What is being asked: Produce a verbatim copy of the data below that contains no pictures.

Record excerpts:
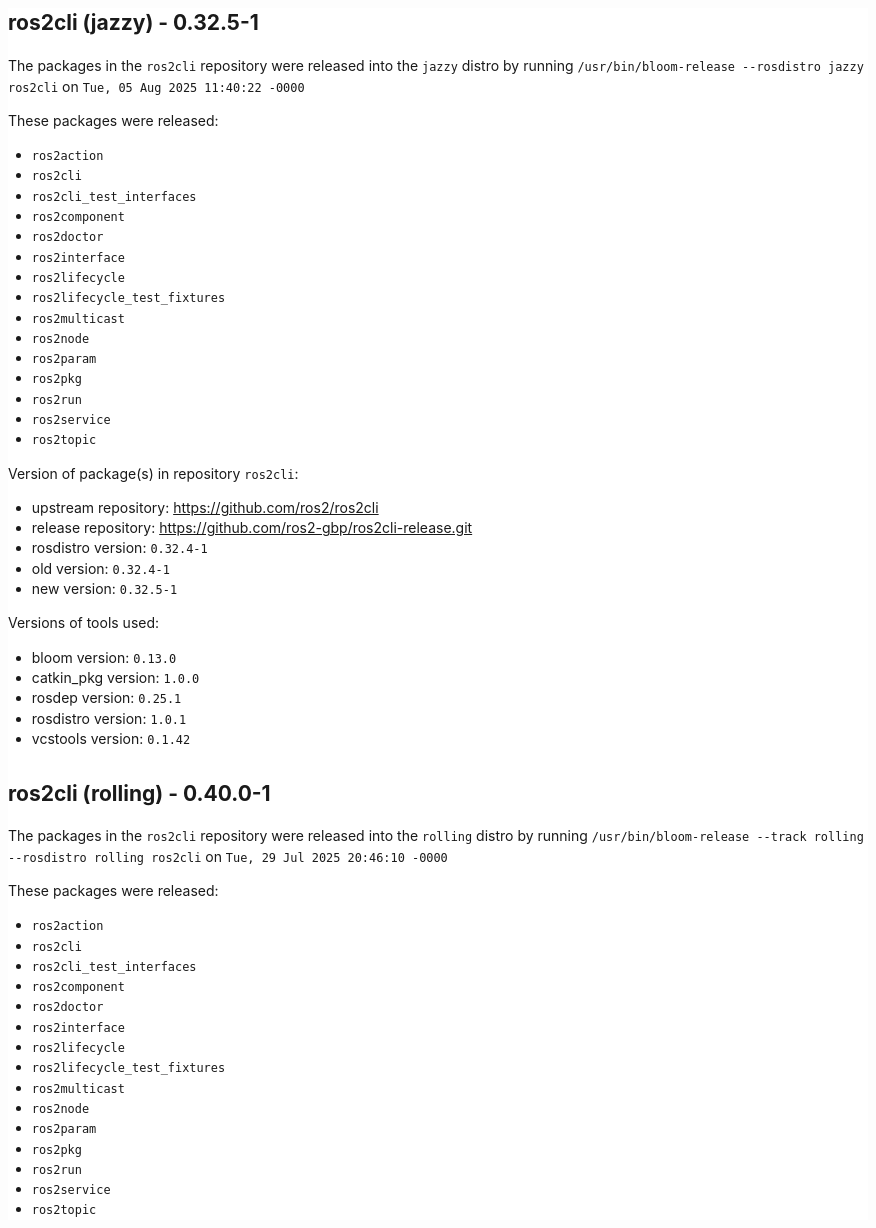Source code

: ## ros2cli (jazzy) - 0.32.5-1

The packages in the `ros2cli` repository were released into the `jazzy` distro by running `/usr/bin/bloom-release --rosdistro jazzy ros2cli` on `Tue, 05 Aug 2025 11:40:22 -0000`

These packages were released:
- `ros2action`
- `ros2cli`
- `ros2cli_test_interfaces`
- `ros2component`
- `ros2doctor`
- `ros2interface`
- `ros2lifecycle`
- `ros2lifecycle_test_fixtures`
- `ros2multicast`
- `ros2node`
- `ros2param`
- `ros2pkg`
- `ros2run`
- `ros2service`
- `ros2topic`

Version of package(s) in repository `ros2cli`:

- upstream repository: https://github.com/ros2/ros2cli
- release repository: https://github.com/ros2-gbp/ros2cli-release.git
- rosdistro version: `0.32.4-1`
- old version: `0.32.4-1`
- new version: `0.32.5-1`

Versions of tools used:

- bloom version: `0.13.0`
- catkin_pkg version: `1.0.0`
- rosdep version: `0.25.1`
- rosdistro version: `1.0.1`
- vcstools version: `0.1.42`


## ros2cli (rolling) - 0.40.0-1

The packages in the `ros2cli` repository were released into the `rolling` distro by running `/usr/bin/bloom-release --track rolling --rosdistro rolling ros2cli` on `Tue, 29 Jul 2025 20:46:10 -0000`

These packages were released:
- `ros2action`
- `ros2cli`
- `ros2cli_test_interfaces`
- `ros2component`
- `ros2doctor`
- `ros2interface`
- `ros2lifecycle`
- `ros2lifecycle_test_fixtures`
- `ros2multicast`
- `ros2node`
- `ros2param`
- `ros2pkg`
- `ros2run`
- `ros2service`
- `ros2topic`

Exercise response:
Source code

: ## ros2cli (jazzy) - 0.32.5-1

The packages in the `ros2cli` repository were released into the `jazzy` distro by running `/usr/bin/bloom-release --rosdistro jazzy ros2cli` on `Tue, 05 Aug 2025 11:40:22 -0000`

These packages were released:
- `ros2action`
- `ros2cli`
- `ros2cli_test_interfaces`
- `ros2component`
- `ros2doctor`
- `ros2interface`
- `ros2lifecycle`
- `ros2lifecycle_test_fixtures`
- `ros2multicast`
- `ros2node`
- `ros2param`
- `ros2pkg`
- `ros2run`
- `ros2service`
- `ros2topic`

Version of package(s) in repository `ros2cli`:

- upstream repository: https://github.com/ros2/ros2cli
- release repository: https://github.com/ros2-gbp/ros2cli-release.git
- rosdistro version: `0.32.4-1`
- old version: `0.32.4-1`
- new version: `0.32.5-1`

Versions of tools used:

- bloom version: `0.13.0`
- catkin_pkg version: `1.0.0`
- rosdep version: `0.25.1`
- rosdistro version: `1.0.1`
- vcstools version: `0.1.42`


## ros2cli (rolling) - 0.40.0-1

The packages in the `ros2cli` repository were released into the `rolling` distro by running `/usr/bin/bloom-release --track rolling --rosdistro rolling ros2cli` on `Tue, 29 Jul 2025 20:46:10 -0000`

These packages were released:
- `ros2action`
- `ros2cli`
- `ros2cli_test_interfaces`
- `ros2component`
- `ros2doctor`
- `ros2interface`
- `ros2lifecycle`
- `ros2lifecycle_test_fixtures`
- `ros2multicast`
- `ros2node`
- `ros2param`
- `ros2pkg`
- `ros2run`
- `ros2service`
- `ros2topic`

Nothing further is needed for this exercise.